Et pour bien choisir sa destination d’accueil, certains se font accompagner. C’est le cas de Jacques, un entrepreneur qui s’apprête à quitter Toulouse pour sa campagne environnante. « J’ai utilisé la plateforme VivrOvert, un outil très pratique pour prendre en compte tous les critères et obstacles à un tel changement… Ça m’a permis d’affiner mon choix en déterminant les endroits qui avaient la fibre ou les transports en commun, qui sont des éléments essentiels pour moi » . Taux d’ensoleillement, services de proximité, distance d’une gare, d’une autoroute, de la mer ou d’une école, pluviométrie et altitude… Une fois les différentes catégories remplies sur le site, une carte de France, colorée du vert au orange, désigne les zones propices à l’installation, adaptée à chaque utilisateur.

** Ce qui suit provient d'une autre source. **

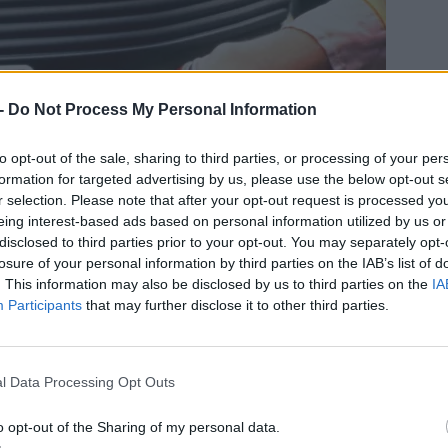
 -
Do Not Process My Personal Information
to opt-out of the sale, sharing to third parties, or processing of your per
formation for targeted advertising by us, please use the below opt-out s
r selection. Please note that after your opt-out request is processed y
eing interest-based ads based on personal information utilized by us or
disclosed to third parties prior to your opt-out. You may separately opt-
losure of your personal information by third parties on the IAB’s list of
. This information may also be disclosed by us to third parties on the
IA
Participants
that may further disclose it to other third parties.
l Data Processing Opt Outs
el Impuls I, 1990
o opt-out of the Sharing of my personal data.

Mais cette transition ne se fait pas sans une série de négocations et de préparatifs avec son entreprise. Chez Algolia, le service RH a du faire un travail de pédagogie auprès de la direction, aux Etats-Unis, pour leur expliquer ce qu’il était possible ou pas de faire en France. « Là-bas, le salaire peut être modifié en fonction du lieu de vie et un salarié de San Francisco, de New-York ou d’Arizona ne sera pas payé de la même façon… J’ai fait un gros boulot d’éducation pour expliquer que cela n’était pas applicable ici ». Dans cette startup, on a bien compris que, pour rester compétitif et conserver ses talents dans un marché tendu, il faut pouvoir s’adapter aux envie des salariés comme nous l’expliquait il y a quelques semaines le co-fondateur, Julien Lemoine. « C’est pour ça qu’on développe un format hybride, où les salariés ont le choix entre un télétravail intégral, partiel ou une présence au bureau » , appuie Eric.
Des opportunités à la clé
Chez Yousign, Alice n’a pas eu à batailler avec la direction puisque « la culture du remote était déjà présente bien avant la crise » . Une série de mesures ont rassuré la salariée pour effectuer sa transition sereinement : « L’entreprise participe aux frais d’équipements pour ne pas travailler sur son canapé avec son ordinateur sur les genoux, propose des places dans des lieux de coworking et dispose d’outils pour faciliter le télétravail… Sans ça, je ne serais pas partie m’isoler ailleurs ». Le plus difficile pour elle a été l’organisation personnelle de sa nouvelle vie. « J’ai toujours pensé que je n’étais pas faite pour le télétravail, donc je me suis formée à ça : j’ai défini un cadre, un rythme, détaille-t-elle. Je me réveille à la même heure, je m’habille et j’ai la chance d’avoir un bureau isolé, dans lequel je me force à ne pas revenir le soir une fois que j’ai fermé la porte, pour bien séparer vie professionnelle et personnelle ».